PROBLEM
Count the lines below that contain the word "caixa". Give only the number.

DATA PROVIDED

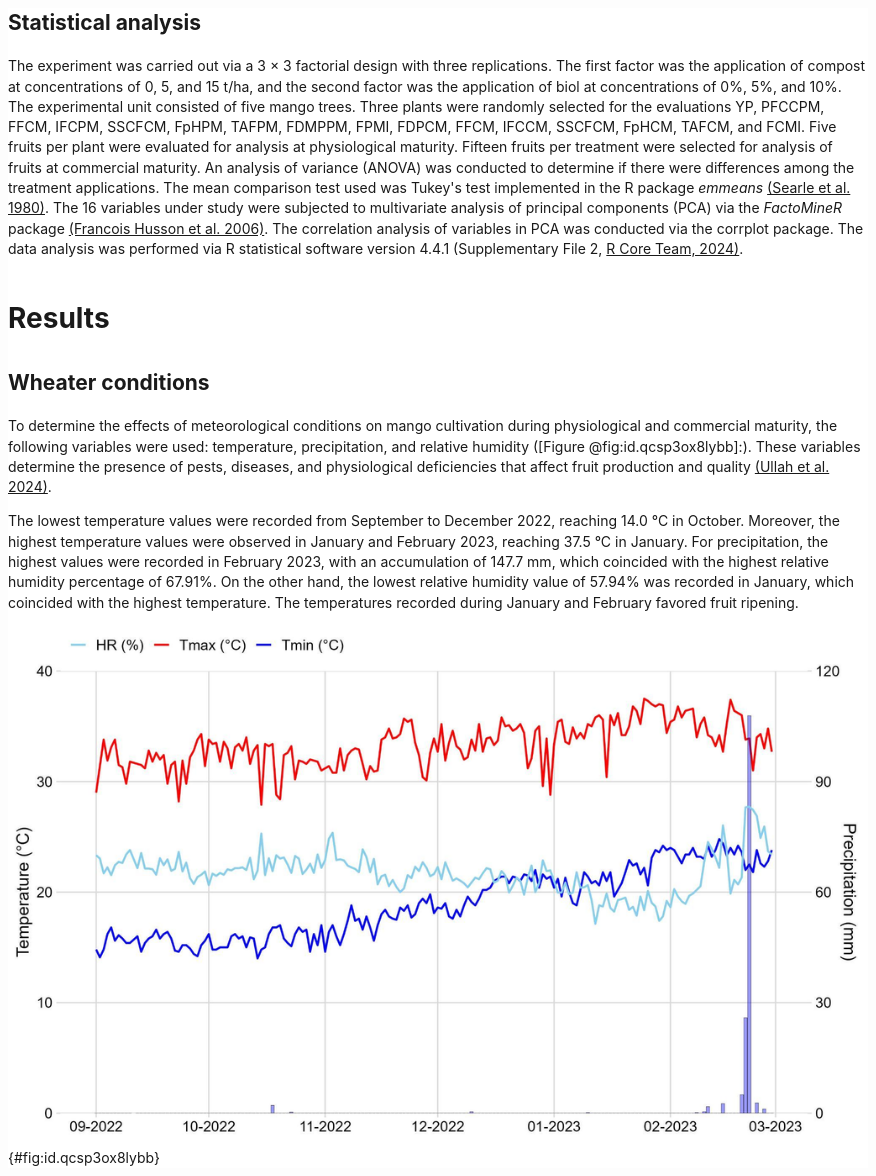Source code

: ## Statistical analysis

The experiment was carried out via a 3 × 3 factorial design with three replications. The first factor was the application of compost at concentrations of 0, 5, and 15 t/ha, and the second factor was the application of biol at concentrations of 0%, 5%, and 10%. The experimental unit consisted of five mango trees. Three plants were randomly selected for the evaluations YP, PFCCPM, FFCM, IFCPM, SSCFCM, FpHPM, TAFPM, FDMPPM, FPMI, FDPCM, FFCM, IFCCM, SSCFCM, FpHCM, TAFCM, and FCMI. Five fruits per plant were evaluated for analysis at physiological maturity. Fifteen fruits per treatment were selected for analysis of fruits at commercial maturity. An analysis of variance (ANOVA) was conducted to determine if there were differences among the treatment applications. The mean comparison test used was Tukey's test implemented in the R package *emmeans* [(Searle et al. 1980)](https://www.zotero.org/google-docs/?RqdqHS). The 16 variables under study were subjected to multivariate analysis of principal components (PCA) via the *FactoMineR* package [(Francois Husson et al. 2006)](https://www.zotero.org/google-docs/?7uqEPX). The correlation analysis of variables in PCA was conducted via the corrplot package. The data analysis was performed via R statistical software version 4.4.1 (Supplementary File 2, [R Core Team, 2024)](https://www.zotero.org/google-docs/?i9Y5V5).

# Results

## Wheater conditions

To determine the effects of meteorological conditions on mango cultivation during physiological and commercial maturity, the following variables were used: temperature, precipitation, and relative humidity ([Figure  @fig:id.qcsp3ox8lybb]:). These variables determine the presence of pests, diseases, and physiological deficiencies that affect fruit production and quality [(Ullah et al. 2024)](https://www.zotero.org/google-docs/?FLYdsJ).

The lowest temperature values were recorded from September to December 2022, reaching 14.0 °C in October. Moreover, the highest temperature values were observed in January and February 2023, reaching 37.5 °C in January. For precipitation, the highest values were recorded in February 2023, with an accumulation of 147.7 mm, which coincided with the highest relative humidity percentage of 67.91%. On the other hand, the lowest relative humidity value of 57.94% was recorded in January, which coincided with the highest temperature. The temperatures recorded during January and February favored fruit ripening. 

![Weather conditions during the experiment of organic fertilizers in the quality and postharvest management of mango (*Mangifera indica* L.) Var. ‘Kent’, Located in the District of Tambogrande, Piura Región. Source: SENAMHI.](img_1.jpg){#fig:id.qcsp3ox8lybb}

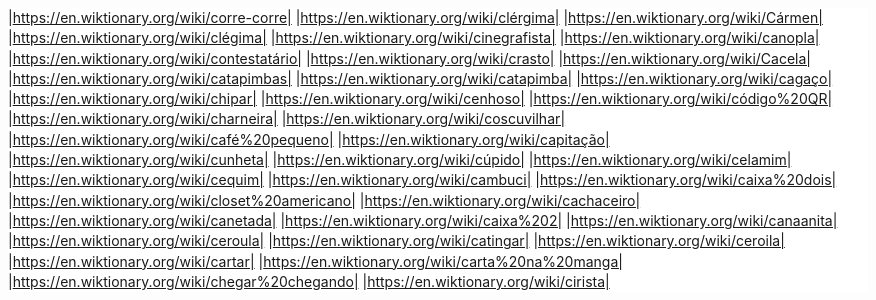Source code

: |https://en.wiktionary.org/wiki/corre-corre|
|https://en.wiktionary.org/wiki/clérgima|
|https://en.wiktionary.org/wiki/Cármen|
|https://en.wiktionary.org/wiki/clégima|
|https://en.wiktionary.org/wiki/cinegrafista|
|https://en.wiktionary.org/wiki/canopla|
|https://en.wiktionary.org/wiki/contestatário|
|https://en.wiktionary.org/wiki/crasto|
|https://en.wiktionary.org/wiki/Cacela|
|https://en.wiktionary.org/wiki/catapimbas|
|https://en.wiktionary.org/wiki/catapimba|
|https://en.wiktionary.org/wiki/cagaço|
|https://en.wiktionary.org/wiki/chipar|
|https://en.wiktionary.org/wiki/cenhoso|
|https://en.wiktionary.org/wiki/código%20QR|
|https://en.wiktionary.org/wiki/charneira|
|https://en.wiktionary.org/wiki/coscuvilhar|
|https://en.wiktionary.org/wiki/café%20pequeno|
|https://en.wiktionary.org/wiki/capitação|
|https://en.wiktionary.org/wiki/cunheta|
|https://en.wiktionary.org/wiki/cúpido|
|https://en.wiktionary.org/wiki/celamim|
|https://en.wiktionary.org/wiki/cequim|
|https://en.wiktionary.org/wiki/cambuci|
|https://en.wiktionary.org/wiki/caixa%20dois|
|https://en.wiktionary.org/wiki/closet%20americano|
|https://en.wiktionary.org/wiki/cachaceiro|
|https://en.wiktionary.org/wiki/canetada|
|https://en.wiktionary.org/wiki/caixa%202|
|https://en.wiktionary.org/wiki/canaanita|
|https://en.wiktionary.org/wiki/ceroula|
|https://en.wiktionary.org/wiki/catingar|
|https://en.wiktionary.org/wiki/ceroila|
|https://en.wiktionary.org/wiki/cartar|
|https://en.wiktionary.org/wiki/carta%20na%20manga|
|https://en.wiktionary.org/wiki/chegar%20chegando|
|https://en.wiktionary.org/wiki/cirista|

OUTPUT BELOW
2